■ **Document text**:
*** Begin section ***
Last year I took the Coursera course on Machine Learning and one of my goals in taking that class was that I wanted to use something learned from that in one of my personal projects. Back in 2012, in an exercise in learning iOS development, I released a Gas Tracking App named FuelMate in the iOS app store. You can use the app to track your gas mileage over time and has some fun features like an Apple Watch app, vin.li integration, and visuals based on your trending mpg.
FuelMate
I had a new idea for it, how about adding a feature that instead of typing in the fuel information into the app, you could just scan it directly from the pump? Let’s dive into how we can make that happen.
Rather than starting with updating the iOS application, I wanted to prove it out using something easier/faster. I decided that my first goal of this project was to write a simple Python app to take an image of a gas pump, and try to read the digits from it. Once I’ve proved out the idea, I’d then work on integrating that into iOS.
OpenCV is a popular cross platform library used for Computer Vision applications. It includes a wide variety of image manipulation utilities as well as some Machine Learning functionality. Since it’s cross platform, my hope was that I could prototype this in Python first, and then convert the processing code into C++ to run on the iOS app.
My Python skills aren’t very advanced, so this was also a learning exercise in Python. I’ve released all the Python code I’ve written for this project on GitHub. This article isn’t a technical code review of the code, but rather a high level writeup on the thought process going into this project.
Before touching anything in the iOS code, I had two main ideas to prove:
Once I’ve validated these two, I’d then invest the time in updating the iOS app. Historically anytime I touch my iOS apps, it turns into a much larger time investment than I usually expect.
There are multiple ways in how you can determine the digits in the image, but I set forth using simple image thresholding to attempt to find the digits.
The basic idea of image thresholding is that you convert the image to grayscale, then say that any pixel where the grayscale value is less than some constant, then that pixel is one value, otherwise it’s another. In the end you have a binary image that is just two colors, which in most cases is just black and white.
This concept is very effective in OCR applications, but the main problem is deciding on what to use for that threshold value. You can either pick some constant, or with OpenCV, you have a few additional options. Rather than use the constant, you can use adaptive thresholding, this will use smaller portions of the image and determine different thresholds to use for you. This is extremely useful in applications with different lighting situations, especially in scanning gas pumps.
Once you have the image thresholded, you can use OpenCV’s findContours
method to find areas of the image that have connected sections of white pixels. Once you have the contours, then you can crop out those areas and determine if they might be a digit and what digit it is.
*** End section ***
■ **Problems to work on**:
A – In the write-up on scanning gas pump digits, which OpenCV method finds areas of connected white pixels in a thresholded image?
B – Carry on the write-up about reading gas pump digits with OpenCV from the point where it stops.

(Stored data entries)
*** Begin section ***
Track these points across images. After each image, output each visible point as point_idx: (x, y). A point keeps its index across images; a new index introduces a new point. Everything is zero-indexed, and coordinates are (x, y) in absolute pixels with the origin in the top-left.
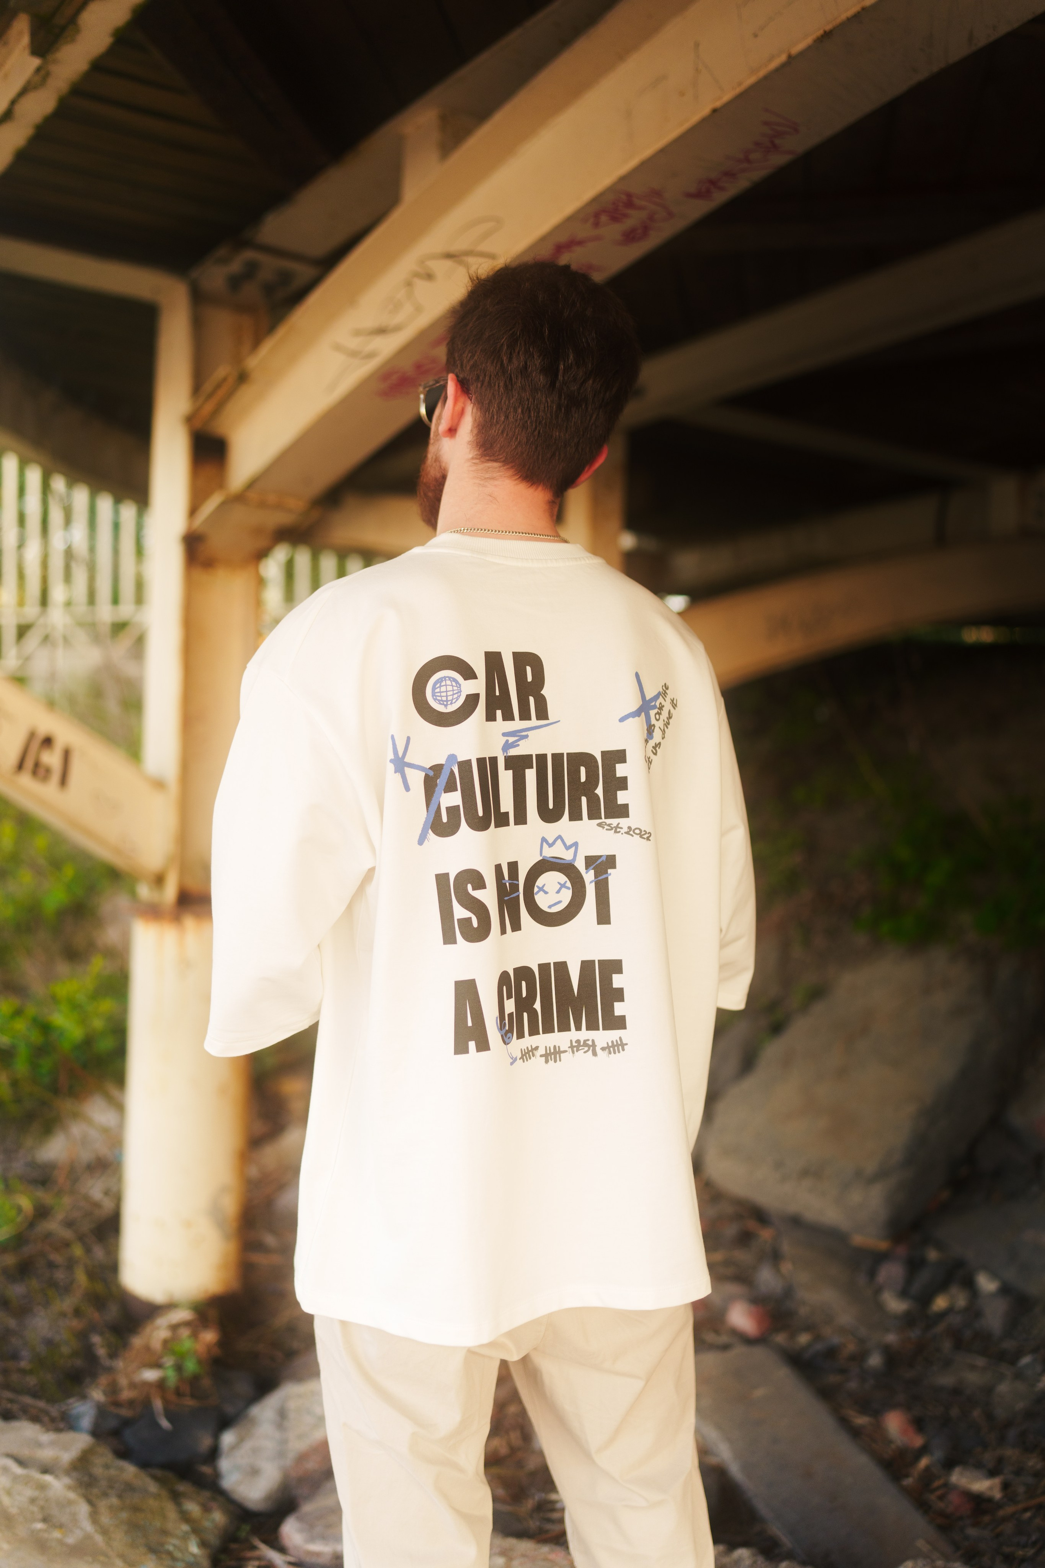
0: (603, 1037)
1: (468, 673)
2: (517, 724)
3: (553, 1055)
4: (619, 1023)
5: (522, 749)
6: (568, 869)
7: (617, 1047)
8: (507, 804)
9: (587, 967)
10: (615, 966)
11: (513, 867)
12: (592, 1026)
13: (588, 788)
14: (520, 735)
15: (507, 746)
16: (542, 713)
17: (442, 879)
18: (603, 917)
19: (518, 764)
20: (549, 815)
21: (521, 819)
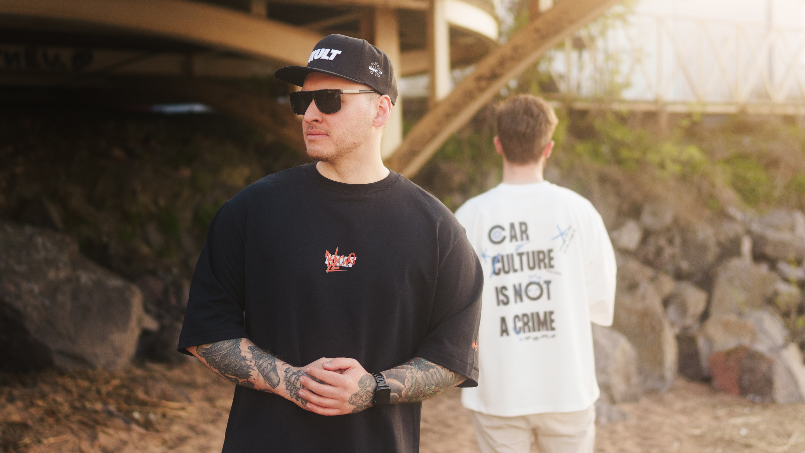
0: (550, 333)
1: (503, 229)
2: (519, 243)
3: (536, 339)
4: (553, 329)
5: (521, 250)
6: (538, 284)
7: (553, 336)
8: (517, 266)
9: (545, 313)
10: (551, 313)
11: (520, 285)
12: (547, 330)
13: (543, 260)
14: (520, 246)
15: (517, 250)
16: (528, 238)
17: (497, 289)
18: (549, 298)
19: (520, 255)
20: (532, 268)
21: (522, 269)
*** End section ***
*** Begin section ***
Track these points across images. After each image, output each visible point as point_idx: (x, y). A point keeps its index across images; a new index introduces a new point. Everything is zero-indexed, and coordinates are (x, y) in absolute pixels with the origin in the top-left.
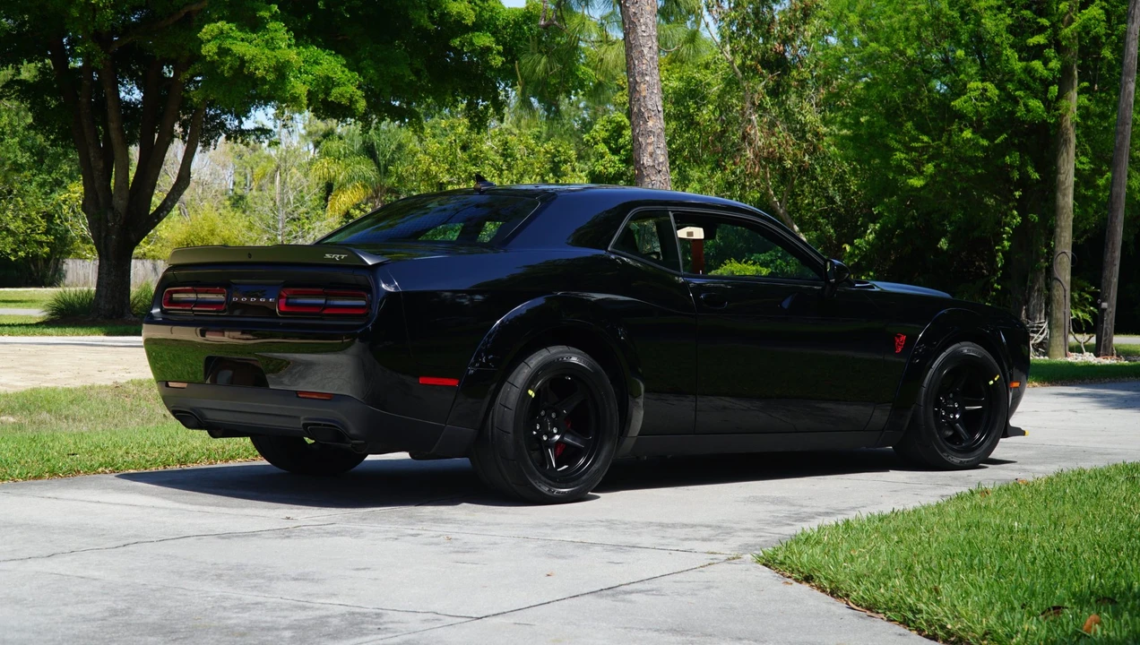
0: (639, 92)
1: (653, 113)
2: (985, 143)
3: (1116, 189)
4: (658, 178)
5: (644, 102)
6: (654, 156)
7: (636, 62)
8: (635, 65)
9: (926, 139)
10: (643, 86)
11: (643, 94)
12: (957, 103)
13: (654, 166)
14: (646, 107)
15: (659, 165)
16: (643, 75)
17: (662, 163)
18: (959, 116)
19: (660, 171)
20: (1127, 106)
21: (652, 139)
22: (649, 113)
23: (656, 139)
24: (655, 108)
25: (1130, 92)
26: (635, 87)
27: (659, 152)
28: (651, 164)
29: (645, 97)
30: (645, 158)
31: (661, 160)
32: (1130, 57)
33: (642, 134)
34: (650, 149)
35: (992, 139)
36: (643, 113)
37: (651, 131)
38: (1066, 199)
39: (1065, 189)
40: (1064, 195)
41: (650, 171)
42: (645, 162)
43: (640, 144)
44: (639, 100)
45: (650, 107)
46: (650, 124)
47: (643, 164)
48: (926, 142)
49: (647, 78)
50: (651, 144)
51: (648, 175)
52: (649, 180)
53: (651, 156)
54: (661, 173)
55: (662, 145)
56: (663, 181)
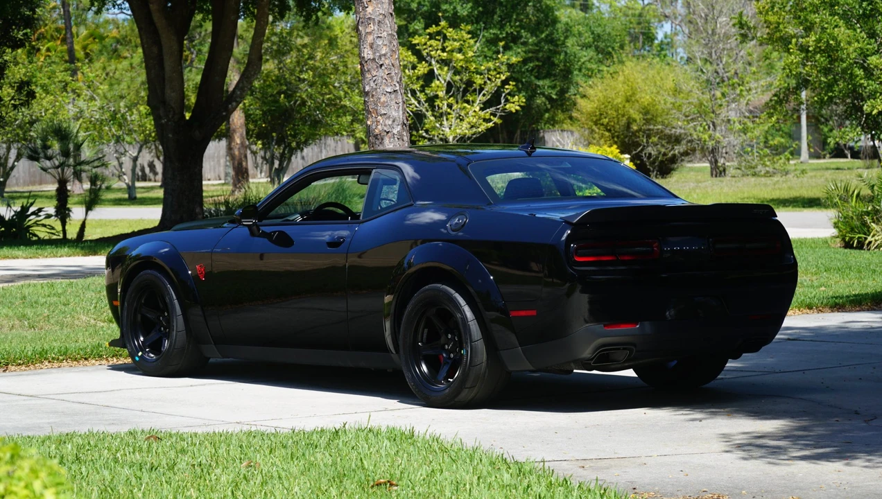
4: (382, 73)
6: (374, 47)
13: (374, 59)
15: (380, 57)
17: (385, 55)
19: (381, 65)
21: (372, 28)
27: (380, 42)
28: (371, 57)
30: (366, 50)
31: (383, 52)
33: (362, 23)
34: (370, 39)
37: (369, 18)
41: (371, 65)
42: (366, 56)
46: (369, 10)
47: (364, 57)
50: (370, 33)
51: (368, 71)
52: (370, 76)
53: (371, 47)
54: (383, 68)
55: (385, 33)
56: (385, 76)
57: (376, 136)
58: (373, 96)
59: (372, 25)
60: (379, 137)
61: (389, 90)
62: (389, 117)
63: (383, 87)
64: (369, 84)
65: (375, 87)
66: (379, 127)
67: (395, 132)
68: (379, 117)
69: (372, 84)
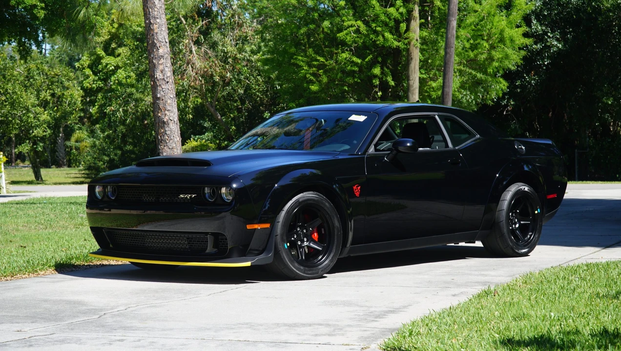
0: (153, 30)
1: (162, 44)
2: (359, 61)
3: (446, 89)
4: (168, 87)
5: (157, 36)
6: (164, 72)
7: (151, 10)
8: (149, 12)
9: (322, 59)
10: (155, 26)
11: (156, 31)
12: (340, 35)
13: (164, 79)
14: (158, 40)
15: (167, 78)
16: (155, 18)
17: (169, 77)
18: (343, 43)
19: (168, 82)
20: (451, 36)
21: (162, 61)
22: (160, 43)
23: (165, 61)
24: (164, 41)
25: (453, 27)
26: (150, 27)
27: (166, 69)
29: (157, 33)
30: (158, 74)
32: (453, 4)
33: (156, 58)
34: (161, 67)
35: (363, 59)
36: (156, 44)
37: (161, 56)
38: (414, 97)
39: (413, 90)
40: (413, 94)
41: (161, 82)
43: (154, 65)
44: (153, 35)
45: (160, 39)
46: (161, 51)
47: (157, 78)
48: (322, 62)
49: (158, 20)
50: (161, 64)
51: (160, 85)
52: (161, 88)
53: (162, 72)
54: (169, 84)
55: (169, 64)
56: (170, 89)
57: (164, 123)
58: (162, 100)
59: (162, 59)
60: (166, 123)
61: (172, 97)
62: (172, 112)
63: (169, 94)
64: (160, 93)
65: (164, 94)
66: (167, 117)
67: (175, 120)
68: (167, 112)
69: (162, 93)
*** End section ***
■ **Answers to each task**:
A – The findContours method.

B –
Here is the original image I used in testing the image processing. It has a few glare spots, but is a fairly clean image. Let’s step through the process of taking this source image and try to break it down to the individual digits.
Original Image
Before starting the image manipulation flow, I decided to adjust some of the image properties before continuing. This was a bit of trial and error, but I noticed that when I adjusted the exposure of the image, I was able to get better results. Below is the image after I adjusted the exposure(alpha) using the Python equivalent of cv::Mat::convertTo
which is just a multiply action on the image mat cv2.multiply(some_img, np.array([some_alpha])
You can see the code here
Adjusted exposure
Convert the image to grayscale.
Converted to grayscale
Blur the image to reduce the noise. I tried a bunch of different blur options, but found the best results with just a mild blur.
Slightly blurred
In the image below, I’m using the cv2.adaptiveThreshold
method with the cv2.ADAPTIVE_THRES_GAUSSIAN_C
option. This method takes in two parameters, block size and a constant to adjust by. Determining these two took some trial and error, more on that below in the optimization section.
Thresholded to black/white
Since most fuel pumps use some kind 7 segment lcd display, there are slight gaps in the digits that won’t work with the contouring method, so we need to make those segments seem connected. In this case, we’re going to erode
the image to connect those gaps. That may seem backwards, since you might expect to use dilate
, but those methods typically work on the white sections of the image. In our case we’re ‘eroding’ away the white background to make the digits seem bigger.
Eroded to bring out the digits
Before we try to find the contours in the image, we need to reverse the colors because the findContours
method will find connected sections of white and currently the digits are black.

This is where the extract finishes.